## WHAT THE TASK ASKS
Copy the data precisely, keeping every character.

- - - - - - -

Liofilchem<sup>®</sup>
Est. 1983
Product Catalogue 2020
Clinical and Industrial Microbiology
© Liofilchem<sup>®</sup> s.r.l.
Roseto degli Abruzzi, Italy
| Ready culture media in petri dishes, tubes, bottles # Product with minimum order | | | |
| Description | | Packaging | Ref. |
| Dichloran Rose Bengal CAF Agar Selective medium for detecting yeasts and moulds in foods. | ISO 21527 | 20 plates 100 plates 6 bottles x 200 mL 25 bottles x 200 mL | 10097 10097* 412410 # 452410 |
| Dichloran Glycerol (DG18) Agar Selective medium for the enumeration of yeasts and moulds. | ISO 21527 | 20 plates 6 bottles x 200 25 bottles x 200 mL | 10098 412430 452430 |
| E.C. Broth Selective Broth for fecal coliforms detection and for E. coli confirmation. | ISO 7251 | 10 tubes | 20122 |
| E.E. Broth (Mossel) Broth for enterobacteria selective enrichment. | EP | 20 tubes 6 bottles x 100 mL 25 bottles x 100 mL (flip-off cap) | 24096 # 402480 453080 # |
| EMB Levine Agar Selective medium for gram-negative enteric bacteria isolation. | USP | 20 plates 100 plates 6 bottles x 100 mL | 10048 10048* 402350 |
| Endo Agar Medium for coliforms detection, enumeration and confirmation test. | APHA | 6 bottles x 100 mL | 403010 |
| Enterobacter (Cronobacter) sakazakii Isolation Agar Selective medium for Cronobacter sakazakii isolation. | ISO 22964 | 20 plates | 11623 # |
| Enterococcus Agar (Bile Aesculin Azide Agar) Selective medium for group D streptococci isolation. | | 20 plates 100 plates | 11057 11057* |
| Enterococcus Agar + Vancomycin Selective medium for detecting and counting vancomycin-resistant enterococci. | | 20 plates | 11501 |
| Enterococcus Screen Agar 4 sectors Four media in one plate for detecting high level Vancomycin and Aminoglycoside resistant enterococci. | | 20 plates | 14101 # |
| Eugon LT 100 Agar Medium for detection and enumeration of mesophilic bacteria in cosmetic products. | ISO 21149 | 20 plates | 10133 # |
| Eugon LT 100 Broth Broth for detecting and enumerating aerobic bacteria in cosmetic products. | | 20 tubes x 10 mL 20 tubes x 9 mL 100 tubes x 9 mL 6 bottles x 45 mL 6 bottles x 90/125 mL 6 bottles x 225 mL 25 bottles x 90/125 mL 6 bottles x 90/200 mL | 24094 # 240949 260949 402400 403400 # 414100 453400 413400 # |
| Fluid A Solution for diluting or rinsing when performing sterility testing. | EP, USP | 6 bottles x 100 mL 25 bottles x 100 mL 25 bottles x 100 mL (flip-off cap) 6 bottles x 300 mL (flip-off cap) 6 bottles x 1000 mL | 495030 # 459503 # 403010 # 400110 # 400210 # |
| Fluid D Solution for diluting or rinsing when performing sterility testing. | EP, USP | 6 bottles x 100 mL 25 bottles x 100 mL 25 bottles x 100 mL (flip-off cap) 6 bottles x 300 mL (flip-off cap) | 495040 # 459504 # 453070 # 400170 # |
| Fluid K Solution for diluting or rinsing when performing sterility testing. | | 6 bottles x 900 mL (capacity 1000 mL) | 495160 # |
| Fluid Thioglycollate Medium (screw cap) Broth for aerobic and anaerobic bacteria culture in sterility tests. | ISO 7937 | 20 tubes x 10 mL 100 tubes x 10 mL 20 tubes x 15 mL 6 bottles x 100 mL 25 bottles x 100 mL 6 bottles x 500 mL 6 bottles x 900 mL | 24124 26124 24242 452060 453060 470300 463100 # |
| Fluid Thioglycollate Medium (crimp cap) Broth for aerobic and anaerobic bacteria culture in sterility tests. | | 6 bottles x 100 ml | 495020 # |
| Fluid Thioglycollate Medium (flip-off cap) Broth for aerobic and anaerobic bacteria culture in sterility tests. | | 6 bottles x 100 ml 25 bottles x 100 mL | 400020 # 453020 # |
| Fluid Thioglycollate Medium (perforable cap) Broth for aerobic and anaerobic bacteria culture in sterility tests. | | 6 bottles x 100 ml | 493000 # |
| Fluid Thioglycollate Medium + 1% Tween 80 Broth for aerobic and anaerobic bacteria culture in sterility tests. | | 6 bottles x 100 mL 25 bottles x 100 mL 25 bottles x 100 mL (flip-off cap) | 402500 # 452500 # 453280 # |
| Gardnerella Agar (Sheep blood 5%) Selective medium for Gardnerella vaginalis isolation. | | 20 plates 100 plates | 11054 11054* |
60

- - - - - - -

## EXERCISE SOLUTION
Liofilchem<sup>®</sup>
Est. 1983
Product Catalogue 2020
Clinical and Industrial Microbiology
© Liofilchem<sup>®</sup> s.r.l.
Roseto degli Abruzzi, Italy
| Ready culture media in petri dishes, tubes, bottles # Product with minimum order | | | |
| Description | | Packaging | Ref. |
| Dichloran Rose Bengal CAF Agar Selective medium for detecting yeasts and moulds in foods. | ISO 21527 | 20 plates 100 plates 6 bottles x 200 mL 25 bottles x 200 mL | 10097 10097* 412410 # 452410 |
| Dichloran Glycerol (DG18) Agar Selective medium for the enumeration of yeasts and moulds. | ISO 21527 | 20 plates 6 bottles x 200 25 bottles x 200 mL | 10098 412430 452430 |
| E.C. Broth Selective Broth for fecal coliforms detection and for E. coli confirmation. | ISO 7251 | 10 tubes | 20122 |
| E.E. Broth (Mossel) Broth for enterobacteria selective enrichment. | EP | 20 tubes 6 bottles x 100 mL 25 bottles x 100 mL (flip-off cap) | 24096 # 402480 453080 # |
| EMB Levine Agar Selective medium for gram-negative enteric bacteria isolation. | USP | 20 plates 100 plates 6 bottles x 100 mL | 10048 10048* 402350 |
| Endo Agar Medium for coliforms detection, enumeration and confirmation test. | APHA | 6 bottles x 100 mL | 403010 |
| Enterobacter (Cronobacter) sakazakii Isolation Agar Selective medium for Cronobacter sakazakii isolation. | ISO 22964 | 20 plates | 11623 # |
| Enterococcus Agar (Bile Aesculin Azide Agar) Selective medium for group D streptococci isolation. | | 20 plates 100 plates | 11057 11057* |
| Enterococcus Agar + Vancomycin Selective medium for detecting and counting vancomycin-resistant enterococci. | | 20 plates | 11501 |
| Enterococcus Screen Agar 4 sectors Four media in one plate for detecting high level Vancomycin and Aminoglycoside resistant enterococci. | | 20 plates | 14101 # |
| Eugon LT 100 Agar Medium for detection and enumeration of mesophilic bacteria in cosmetic products. | ISO 21149 | 20 plates | 10133 # |
| Eugon LT 100 Broth Broth for detecting and enumerating aerobic bacteria in cosmetic products. | | 20 tubes x 10 mL 20 tubes x 9 mL 100 tubes x 9 mL 6 bottles x 45 mL 6 bottles x 90/125 mL 6 bottles x 225 mL 25 bottles x 90/125 mL 6 bottles x 90/200 mL | 24094 # 240949 260949 402400 403400 # 414100 453400 413400 # |
| Fluid A Solution for diluting or rinsing when performing sterility testing. | EP, USP | 6 bottles x 100 mL 25 bottles x 100 mL 25 bottles x 100 mL (flip-off cap) 6 bottles x 300 mL (flip-off cap) 6 bottles x 1000 mL | 495030 # 459503 # 403010 # 400110 # 400210 # |
| Fluid D Solution for diluting or rinsing when performing sterility testing. | EP, USP | 6 bottles x 100 mL 25 bottles x 100 mL 25 bottles x 100 mL (flip-off cap) 6 bottles x 300 mL (flip-off cap) | 495040 # 459504 # 453070 # 400170 # |
| Fluid K Solution for diluting or rinsing when performing sterility testing. | | 6 bottles x 900 mL (capacity 1000 mL) | 495160 # |
| Fluid Thioglycollate Medium (screw cap) Broth for aerobic and anaerobic bacteria culture in sterility tests. | ISO 7937 | 20 tubes x 10 mL 100 tubes x 10 mL 20 tubes x 15 mL 6 bottles x 100 mL 25 bottles x 100 mL 6 bottles x 500 mL 6 bottles x 900 mL | 24124 26124 24242 452060 453060 470300 463100 # |
| Fluid Thioglycollate Medium (crimp cap) Broth for aerobic and anaerobic bacteria culture in sterility tests. | | 6 bottles x 100 ml | 495020 # |
| Fluid Thioglycollate Medium (flip-off cap) Broth for aerobic and anaerobic bacteria culture in sterility tests. | | 6 bottles x 100 ml 25 bottles x 100 mL | 400020 # 453020 # |
| Fluid Thioglycollate Medium (perforable cap) Broth for aerobic and anaerobic bacteria culture in sterility tests. | | 6 bottles x 100 ml | 493000 # |
| Fluid Thioglycollate Medium + 1% Tween 80 Broth for aerobic and anaerobic bacteria culture in sterility tests. | | 6 bottles x 100 mL 25 bottles x 100 mL 25 bottles x 100 mL (flip-off cap) | 402500 # 452500 # 453280 # |
| Gardnerella Agar (Sheep blood 5%) Selective medium for Gardnerella vaginalis isolation. | | 20 plates 100 plates | 11054 11054* |
60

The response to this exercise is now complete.